Saved entries:

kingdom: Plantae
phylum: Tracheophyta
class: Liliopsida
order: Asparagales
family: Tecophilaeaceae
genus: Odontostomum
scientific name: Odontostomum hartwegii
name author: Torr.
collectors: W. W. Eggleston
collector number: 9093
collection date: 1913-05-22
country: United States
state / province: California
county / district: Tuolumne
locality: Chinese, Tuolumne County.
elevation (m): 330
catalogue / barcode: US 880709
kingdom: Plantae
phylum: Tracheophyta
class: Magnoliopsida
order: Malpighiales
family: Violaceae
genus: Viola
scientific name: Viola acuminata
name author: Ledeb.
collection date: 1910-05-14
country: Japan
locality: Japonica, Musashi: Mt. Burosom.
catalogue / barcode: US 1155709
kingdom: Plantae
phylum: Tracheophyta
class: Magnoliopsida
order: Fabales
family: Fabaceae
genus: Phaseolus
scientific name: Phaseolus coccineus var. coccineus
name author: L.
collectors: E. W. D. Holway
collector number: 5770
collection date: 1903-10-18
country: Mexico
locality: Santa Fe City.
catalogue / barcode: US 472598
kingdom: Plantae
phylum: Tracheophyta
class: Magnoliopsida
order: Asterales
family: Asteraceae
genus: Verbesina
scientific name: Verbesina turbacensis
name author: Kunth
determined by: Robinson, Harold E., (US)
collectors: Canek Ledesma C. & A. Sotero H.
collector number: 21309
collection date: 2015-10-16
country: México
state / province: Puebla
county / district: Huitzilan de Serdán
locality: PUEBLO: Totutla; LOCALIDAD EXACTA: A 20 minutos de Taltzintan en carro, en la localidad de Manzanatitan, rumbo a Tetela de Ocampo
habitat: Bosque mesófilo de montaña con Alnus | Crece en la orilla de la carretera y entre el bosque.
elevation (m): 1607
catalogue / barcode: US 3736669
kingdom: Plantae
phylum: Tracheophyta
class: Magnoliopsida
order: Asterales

What the exercise asks: Arrange the lines of the records from the line with "name author: Kunth" up to and including the line with "county / district: Huitzilan de Serdán" as a Markdown table with the columns Row and Line. Number each line, and leave out blank lines.

The completed task:
| Row | Line |
|---|---|
| 1 | name author: Kunth |
| 2 | determined by: Robinson, Harold E., (US) |
| 3 | collectors: Canek Ledesma C. & A. Sotero H. |
| 4 | collector number: 21309 |
| 5 | collection date: 2015-10-16 |
| 6 | country: México |
| 7 | state / province: Puebla |
| 8 | county / district: Huitzilan de Serdán |